The U.S. Supreme Court on Thursday unanimously upheld a 2017 ruling by the FCC to loosen media ownership regulations, including an end to the so-called cross-ownership ban. That ban prohibits one entity from owning a newspaper and a TV or radio station in the same market.
The FCC’s long, tortured history on cross-ownership shaped the Boston media scene from the 1950s through the ’80s. Although the ban wasn’t formalized until 1975, the FCC had much to say about the issue well before that. No one told the story better than John Aloysius Farrell in his 2001 book “Tip O’Neill and the Democratic Century,” which I wrote about for The Boston Phoenix.
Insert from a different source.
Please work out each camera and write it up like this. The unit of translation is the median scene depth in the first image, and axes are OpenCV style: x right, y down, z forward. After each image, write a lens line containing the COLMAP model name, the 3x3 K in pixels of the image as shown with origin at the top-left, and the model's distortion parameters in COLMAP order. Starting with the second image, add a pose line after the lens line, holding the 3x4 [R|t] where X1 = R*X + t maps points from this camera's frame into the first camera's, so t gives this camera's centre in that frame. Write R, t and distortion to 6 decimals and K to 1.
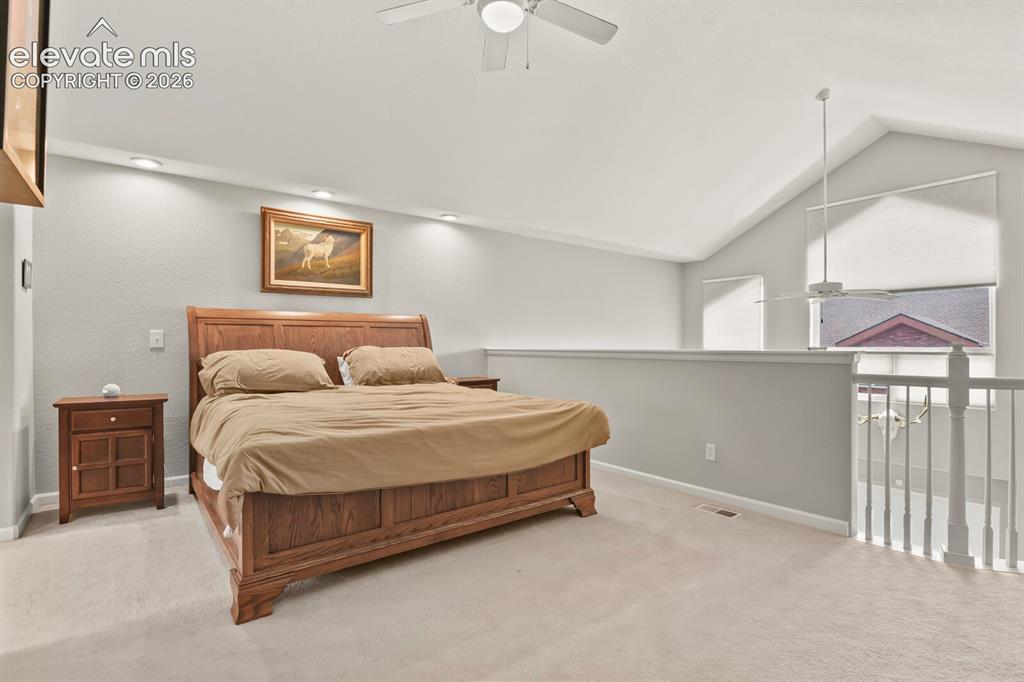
lens RADIAL K [[499.5, 0, 519.7], [0, 499.5, 341.1], [0, 0, 1]] dist [-0.000901, -0.008139]
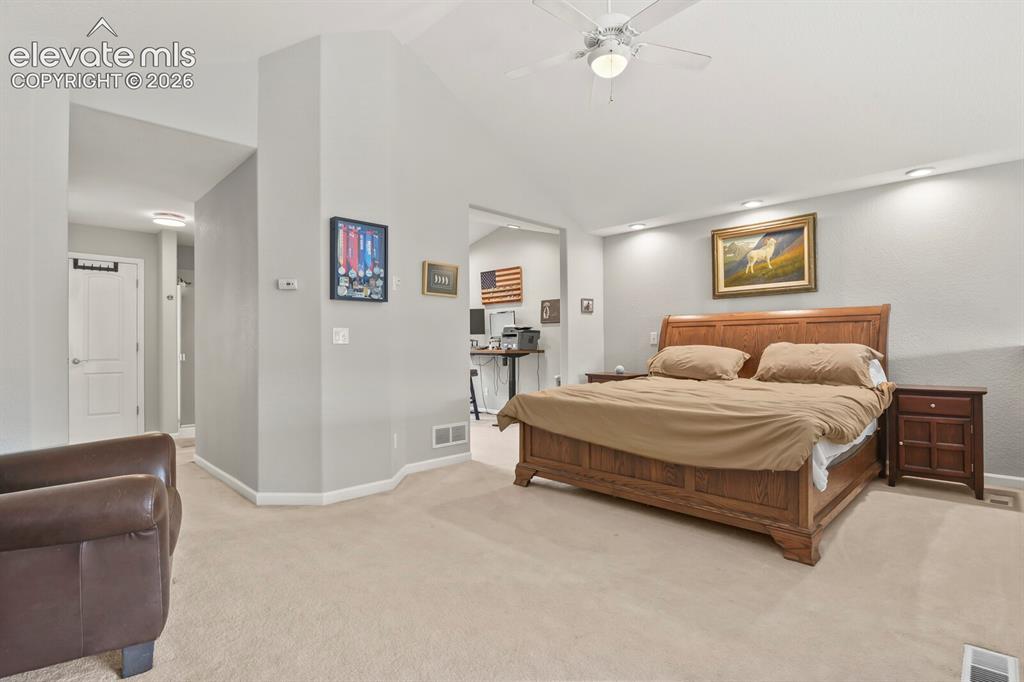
lens RADIAL K [[499.5, 0, 519.7], [0, 499.5, 341.1], [0, 0, 1]] dist [-0.000901, -0.008139]
pose [[0.122160, -0.005409, -0.992496, 0.639411], [0.009883, 0.999942, -0.004234, 0.006308], [0.992461, -0.009292, 0.122207, 0.361659]]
It’s a pretty amazing tale, and it’s crucial if you want to understand how the dynamic between The Boston Globe and the Boston Herald played out over the course of those decades. The very short version: the Boston Herald Traveler, with the support of the Kennedys, obtained the license to Channel 5 in the 1950s through corrupt means. The Globe, with the help of O’Neill, then a young congressman, exposed that corruption. That, in turn, led to the Herald’s losing the license to Channel 5 in the early 1970s, thus cementing the Globe’s status as the city’s dominant daily newspaper.
The final act played out in the late 1980s when Rupert Murdoch, who then owned the Herald, bought Channel 25 and sought a waiver from the FCC that would have allowed him to keep both. Sen. Ted Kennedy slipped an amendment into a bill that made it virtually impossible for the FCC to grant such a waiver. Several years later Murdoch sold the Herald to Pat Purcell, a longtime lieutenant. Although the Herald enjoyed a few years of prosperity under Purcell, it eventually entered a long, slow decline, ending in bankruptcy and the sale to the hedge fund Alden Global Capital in 2018.
So now that the cross-ownership ban is gone, what’s next? A number of organizations, including the media-reform group Free Press, opposed the FCC’s move, arguing that it will make it more difficult for local groups, including those representing women and people of color, to acquire media outlets. I agree, although there’s also a case to be made that newspapers and, to some extent, broadcast media are so moribund that ownership regulations are more about the last century than this one.
It does seem likely to me that we’re going to see newsrooms that combine newspaper and broadcast operations in an attempt to save money. We’ll see less diversity and less coverage as a result. But given that virtually all media have shifted to the unregulated internet, the ultimate effect of such consolidation is yet to be determined.